**AIM OF THE EXERCISE:** Write out the text of every row below word for word, keeping each line as it appears.

────────────────────

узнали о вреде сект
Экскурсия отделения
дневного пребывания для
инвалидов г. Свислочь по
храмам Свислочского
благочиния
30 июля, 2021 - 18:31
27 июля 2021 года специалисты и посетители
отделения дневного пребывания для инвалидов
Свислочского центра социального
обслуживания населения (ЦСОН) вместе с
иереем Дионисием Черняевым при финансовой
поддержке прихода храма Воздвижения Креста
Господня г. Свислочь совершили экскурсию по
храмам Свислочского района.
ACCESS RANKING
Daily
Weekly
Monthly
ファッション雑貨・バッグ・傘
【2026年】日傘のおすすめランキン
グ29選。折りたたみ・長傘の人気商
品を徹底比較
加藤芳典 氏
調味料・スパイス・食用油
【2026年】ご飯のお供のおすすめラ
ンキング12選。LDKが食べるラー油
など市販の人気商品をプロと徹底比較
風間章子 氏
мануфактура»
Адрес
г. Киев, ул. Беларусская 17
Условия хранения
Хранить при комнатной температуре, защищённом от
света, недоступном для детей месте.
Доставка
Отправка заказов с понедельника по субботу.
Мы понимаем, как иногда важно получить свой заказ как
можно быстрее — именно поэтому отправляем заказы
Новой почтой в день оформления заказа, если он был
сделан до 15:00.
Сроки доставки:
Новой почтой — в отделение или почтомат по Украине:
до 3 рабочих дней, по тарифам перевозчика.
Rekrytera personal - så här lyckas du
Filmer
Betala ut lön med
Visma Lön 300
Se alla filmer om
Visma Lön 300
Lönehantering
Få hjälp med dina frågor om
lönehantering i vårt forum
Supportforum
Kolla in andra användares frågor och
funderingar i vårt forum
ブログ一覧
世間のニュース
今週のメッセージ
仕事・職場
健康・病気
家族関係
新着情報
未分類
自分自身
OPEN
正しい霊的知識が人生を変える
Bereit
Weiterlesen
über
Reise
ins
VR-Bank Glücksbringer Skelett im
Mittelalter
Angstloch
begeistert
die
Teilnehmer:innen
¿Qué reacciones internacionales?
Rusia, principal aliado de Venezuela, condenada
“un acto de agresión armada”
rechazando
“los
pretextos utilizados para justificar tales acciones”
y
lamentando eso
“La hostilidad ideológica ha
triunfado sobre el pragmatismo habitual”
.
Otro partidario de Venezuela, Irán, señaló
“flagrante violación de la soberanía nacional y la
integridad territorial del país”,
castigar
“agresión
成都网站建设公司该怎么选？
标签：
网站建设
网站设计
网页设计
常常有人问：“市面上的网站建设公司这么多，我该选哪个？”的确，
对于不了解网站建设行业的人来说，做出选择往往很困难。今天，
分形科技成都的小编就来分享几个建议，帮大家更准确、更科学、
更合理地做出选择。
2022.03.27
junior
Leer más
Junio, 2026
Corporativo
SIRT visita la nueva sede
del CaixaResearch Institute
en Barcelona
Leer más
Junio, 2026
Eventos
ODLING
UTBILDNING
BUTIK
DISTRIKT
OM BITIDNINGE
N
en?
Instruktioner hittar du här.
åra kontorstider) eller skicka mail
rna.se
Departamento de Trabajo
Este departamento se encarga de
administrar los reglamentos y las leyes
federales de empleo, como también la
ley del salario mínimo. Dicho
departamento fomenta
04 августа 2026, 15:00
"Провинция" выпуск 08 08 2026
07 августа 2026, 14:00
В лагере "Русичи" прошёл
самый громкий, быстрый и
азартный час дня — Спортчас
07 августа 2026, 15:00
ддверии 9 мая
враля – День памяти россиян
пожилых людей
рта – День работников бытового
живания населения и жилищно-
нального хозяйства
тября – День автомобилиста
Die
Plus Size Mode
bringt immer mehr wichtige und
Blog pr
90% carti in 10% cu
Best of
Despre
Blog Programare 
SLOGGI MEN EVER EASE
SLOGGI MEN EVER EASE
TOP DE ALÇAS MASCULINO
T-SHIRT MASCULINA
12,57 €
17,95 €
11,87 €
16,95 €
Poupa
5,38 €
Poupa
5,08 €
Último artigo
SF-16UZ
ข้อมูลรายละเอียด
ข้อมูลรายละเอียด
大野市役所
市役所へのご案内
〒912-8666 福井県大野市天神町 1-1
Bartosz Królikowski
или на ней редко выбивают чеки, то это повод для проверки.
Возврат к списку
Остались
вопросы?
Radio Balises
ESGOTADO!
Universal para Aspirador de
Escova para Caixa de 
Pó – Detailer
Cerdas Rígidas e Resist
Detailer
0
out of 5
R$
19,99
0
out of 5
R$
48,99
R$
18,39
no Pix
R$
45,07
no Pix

────────────────────

**RESULT OF THIS EXERCISE:**
узнали о вреде сект
Экскурсия отделения
дневного пребывания для
инвалидов г. Свислочь по
храмам Свислочского
благочиния
30 июля, 2021 - 18:31
27 июля 2021 года специалисты и посетители
отделения дневного пребывания для инвалидов
Свислочского центра социального
обслуживания населения (ЦСОН) вместе с
иереем Дионисием Черняевым при финансовой
поддержке прихода храма Воздвижения Креста
Господня г. Свислочь совершили экскурсию по
храмам Свислочского района.
ACCESS RANKING
Daily
Weekly
Monthly
ファッション雑貨・バッグ・傘
【2026年】日傘のおすすめランキン
グ29選。折りたたみ・長傘の人気商
品を徹底比較
加藤芳典 氏
調味料・スパイス・食用油
【2026年】ご飯のお供のおすすめラ
ンキング12選。LDKが食べるラー油
など市販の人気商品をプロと徹底比較
風間章子 氏
мануфактура»
Адрес
г. Киев, ул. Беларусская 17
Условия хранения
Хранить при комнатной температуре, защищённом от
света, недоступном для детей месте.
Доставка
Отправка заказов с понедельника по субботу.
Мы понимаем, как иногда важно получить свой заказ как
можно быстрее — именно поэтому отправляем заказы
Новой почтой в день оформления заказа, если он был
сделан до 15:00.
Сроки доставки:
Новой почтой — в отделение или почтомат по Украине:
до 3 рабочих дней, по тарифам перевозчика.
Rekrytera personal - så här lyckas du
Filmer
Betala ut lön med
Visma Lön 300
Se alla filmer om
Visma Lön 300
Lönehantering
Få hjälp med dina frågor om
lönehantering i vårt forum
Supportforum
Kolla in andra användares frågor och
funderingar i vårt forum
ブログ一覧
世間のニュース
今週のメッセージ
仕事・職場
健康・病気
家族関係
新着情報
未分類
自分自身
OPEN
正しい霊的知識が人生を変える
Bereit
Weiterlesen
über
Reise
ins
VR-Bank Glücksbringer Skelett im
Mittelalter
Angstloch
begeistert
die
Teilnehmer:innen
¿Qué reacciones internacionales?
Rusia, principal aliado de Venezuela, condenada
“un acto de agresión armada”
rechazando
“los
pretextos utilizados para justificar tales acciones”
y
lamentando eso
“La hostilidad ideológica ha
triunfado sobre el pragmatismo habitual”
.
Otro partidario de Venezuela, Irán, señaló
“flagrante violación de la soberanía nacional y la
integridad territorial del país”,
castigar
“agresión
成都网站建设公司该怎么选？
标签：
网站建设
网站设计
网页设计
常常有人问：“市面上的网站建设公司这么多，我该选哪个？”的确，
对于不了解网站建设行业的人来说，做出选择往往很困难。今天，
分形科技成都的小编就来分享几个建议，帮大家更准确、更科学、
更合理地做出选择。
2022.03.27
junior
Leer más
Junio, 2026
Corporativo
SIRT visita la nueva sede
del CaixaResearch Institute
en Barcelona
Leer más
Junio, 2026
Eventos
ODLING
UTBILDNING
BUTIK
DISTRIKT
OM BITIDNINGE
N
en?
Instruktioner hittar du här.
åra kontorstider) eller skicka mail
rna.se
Departamento de Trabajo
Este departamento se encarga de
administrar los reglamentos y las leyes
federales de empleo, como también la
ley del salario mínimo. Dicho
departamento fomenta
04 августа 2026, 15:00
"Провинция" выпуск 08 08 2026
07 августа 2026, 14:00
В лагере "Русичи" прошёл
самый громкий, быстрый и
азартный час дня — Спортчас
07 августа 2026, 15:00
ддверии 9 мая
враля – День памяти россиян
пожилых людей
рта – День работников бытового
живания населения и жилищно-
нального хозяйства
тября – День автомобилиста
Die
Plus Size Mode
bringt immer mehr wichtige und
Blog pr
90% carti in 10% cu
Best of
Despre
Blog Programare 
SLOGGI MEN EVER EASE
SLOGGI MEN EVER EASE
TOP DE ALÇAS MASCULINO
T-SHIRT MASCULINA
12,57 €
17,95 €
11,87 €
16,95 €
Poupa
5,38 €
Poupa
5,08 €
Último artigo
SF-16UZ
ข้อมูลรายละเอียด
ข้อมูลรายละเอียด
大野市役所
市役所へのご案内
〒912-8666 福井県大野市天神町 1-1
Bartosz Królikowski
или на ней редко выбивают чеки, то это повод для проверки.
Возврат к списку
Остались
вопросы?
Radio Balises
ESGOTADO!
Universal para Aspirador de
Escova para Caixa de 
Pó – Detailer
Cerdas Rígidas e Resist
Detailer
0
out of 5
R$
19,99
0
out of 5
R$
48,99
R$
18,39
no Pix
R$
45,07
no Pix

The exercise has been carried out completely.